# Three Pains...



## Echoashtoreth (Dec 27, 2020)

Just finished these for a customer- 2 are mango and the colorful boner is buckeye.... if i had a nickel for every tiny fill i did it would compensate me for the lost time...  but as usual the buggers with all of the fills turn out to be the perty ones!

Chef blade is vg10 stainless damascus (w mango) while the boners are carbon damascus a’ la OK (one w mango, one buckeye)

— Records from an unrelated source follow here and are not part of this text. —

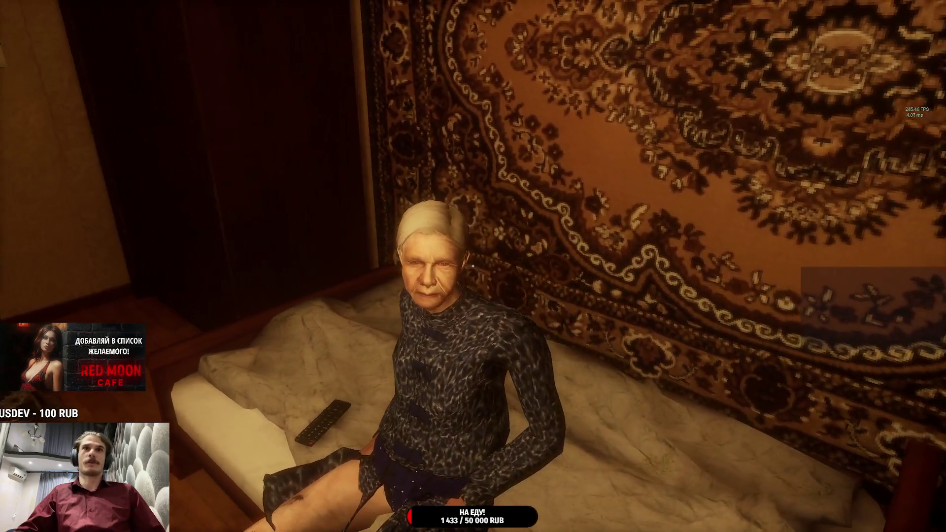
key(w)
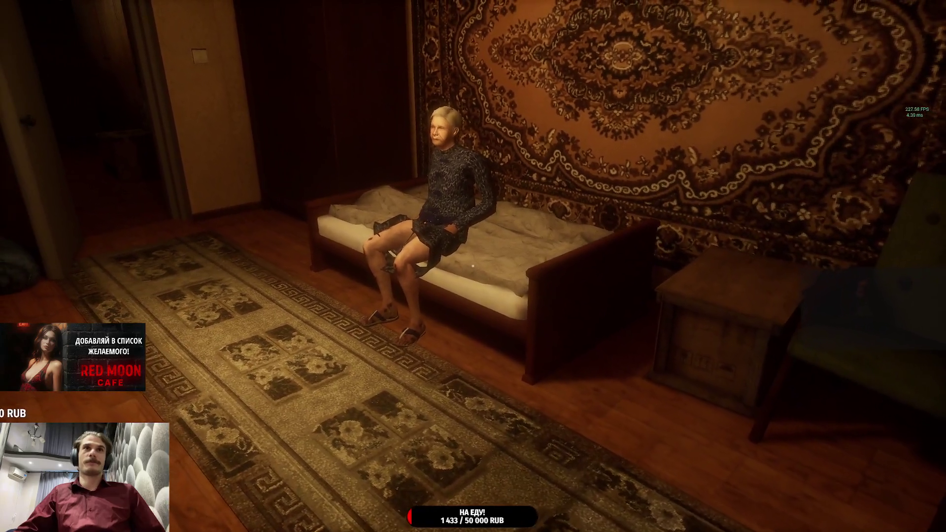
key(s)
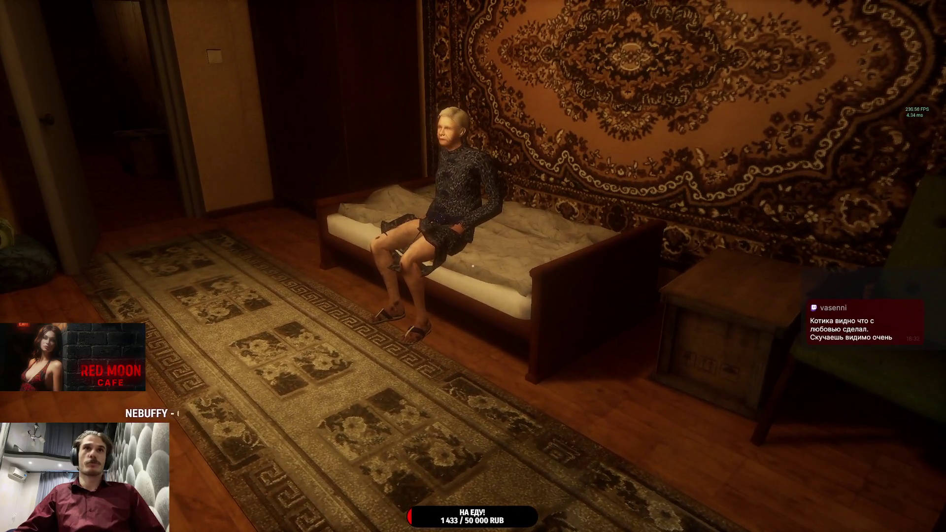
key(w)
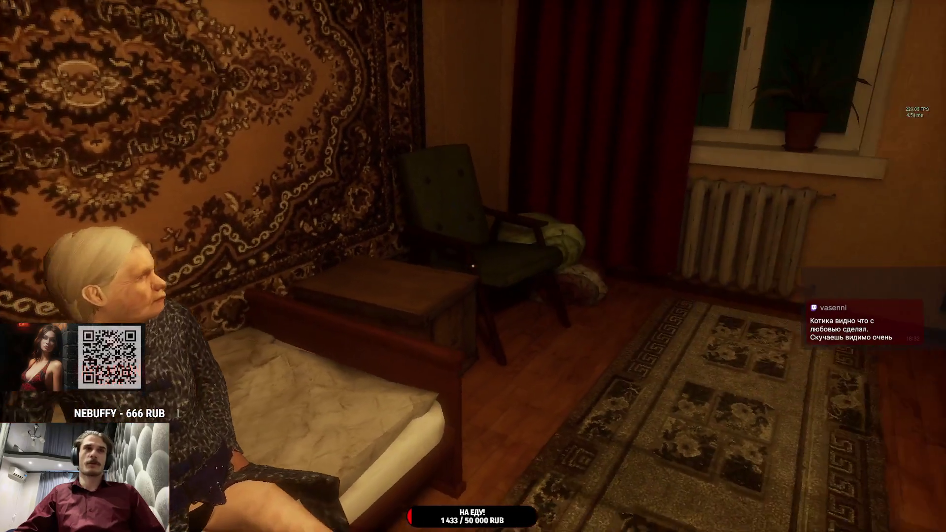
key(s)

Reactions: Like 3 | EyeCandy! 12 | Way Cool 2


----------



## Gdurfey (Dec 27, 2020)

I like the star pins. Incredible wood and shape!!! Wow Sarah, great job.

Reactions: Thank You! 1


----------



## Maverick (Dec 27, 2020)

Beautiful knives, well done.

Reactions: Thank You! 1


----------



## Nature Man (Dec 27, 2020)

Gorgeous knives! Did you forge the blades? Chuck

Reactions: Thank You! 1


----------



## El Guapo (Dec 27, 2020)

I really love that chefs knife!

Reactions: Thank You! 1


----------



## JR Parks (Dec 27, 2020)

Very nice Sarah. That first one is very cool

Reactions: Thank You! 1


----------



## T. Ben (Dec 28, 2020)

Wow,those are gorgeous,I’m still drooling.

Reactions: Thank You! 1


----------



## Echoashtoreth (Dec 28, 2020)

Nature Man said:


> Gorgeous knives! Did you forge the blades? Chuck


No, these are handle jobs - Jantz damascus on the boners and Japanese steel on the chef.

Reactions: Thank You! 1


----------



## stephen45710 (Dec 28, 2020)

Very nice handles indeed!

Reactions: Thank You! 1


----------



## SubVet10 (Jan 10, 2021)

I like the red one the best.


----------